İşin bir komik tarafı da şu: X şirketi lojistik ile ilgili bir sorunu varsa gidip lojistik sektördünden birini getirip çözmesini istiyor. O kişi sorunu çözse, sektörü düzeltirdi zaten. O kadar tutucu insanlardan oluşan bir iş dünyasına sahibiz ki, yarabandı çözümlerden öteye gidebilme cesareti olan kurumsal insan sayısı bir elin parmakları.
Öyleyse, Önerim Ne?
Önerim bu aşamada kariyer yapma çabasında olanlara.
Eğer okuyacaksanız ve kariyer sahibi olmak istiyorsanız, o zaman cesaretli olun. Bir iş yapacaksanız, o işi iyileştirmek ve sorunlara kalıcı çözümler getirmek için uğraş verin ve gerekirse savaş verin.
Türkler, cesaretli ve inandığının arkasından giden insanları pek sevmezler, o yüzden de kendi yeteneksizlikleri ortaya çıkmasın diye sizi her daim dışlama ve sistemden atma çabasına gireceklerdir. Dik urmayı öğrenmelisiniz.
Dik durmak, patavatsız olmak ya da küstah olmak değildir. Dik durmak, cesaretli bir şekilde hareket etmek ve pozisyon atlamak amacıyla birilerinin kölesi olmamak ve etrafınızı ezmemek demektir.
Ülkede yeterli rol model yok. Kurumsal iş dünyası son 30 yıldır birbirinin kopyası insanlar üretti. Başarılı olmak için tek tip kişilik ve davranışı mecbur kıldı. Bu nedenle de kariyerinde kırılan tonlarca insan var.
Gelişmek, okumak güzel şey. Ama sadece bilmek yetmiyor. Bildiğinizi uygulamaya geçirmek için çabalamak lazım. Başkalarını sizin bilmedikleriniz için aşağılamaktansa, onlara kendi bildiğinizi aktarmak ve onlardan da bilmediklerinizi öğrenmek esastır.

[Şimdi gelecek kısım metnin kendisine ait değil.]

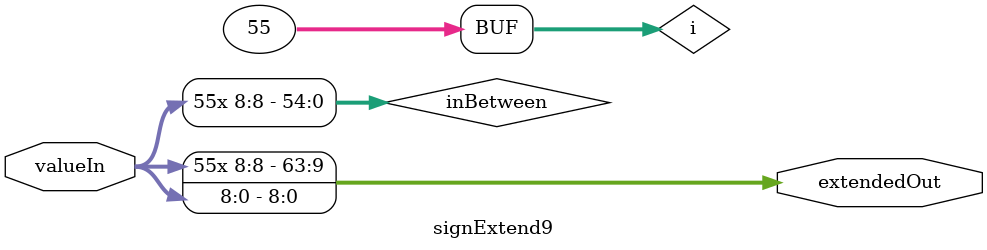
<source format=sv>
module signExtend9(valueIn, extendedOut);
	input logic [8:0] valueIn;
	output logic [63:0] extendedOut;
	
	logic [54:0] inBetween;
	//copy the bottom bits
	assign extendedOut[8:0] = valueIn[8:0];
	assign extendedOut[63:9] = inBetween[54:0];
	integer i;
	
	always_comb begin
		for(i=0; i<55; i++) begin
			inBetween[i] = valueIn[8];
		end
	end
endmodule

/*
module signExtend9_testbench();
	logic [8:0] valueIn;
	logic [63:0] extendedOut;

	signExtend9 dut (.valueIn, .extendedOut);

	initial begin
		valueIn = 14736; #10;
		valueIn = -14736; #10;
		valueIn = 0; #10;
	end
endmodule */


</source>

Dünya değerler ve ahlak yoksunu iş insanlarının elinde mahvoluyor. Hoşunuza gitmiyorsa, bu karakter erezyonuna uğramış insanları örnek almayın. Onların başarılarına özenmeyin. Onları el üstünde tutmayın.
Nasıl bir dünyada yaşamak istiyorsanız, o değerlerin çoğalması için uğraş verin. İyilik, doğruluk ve umut kazansın.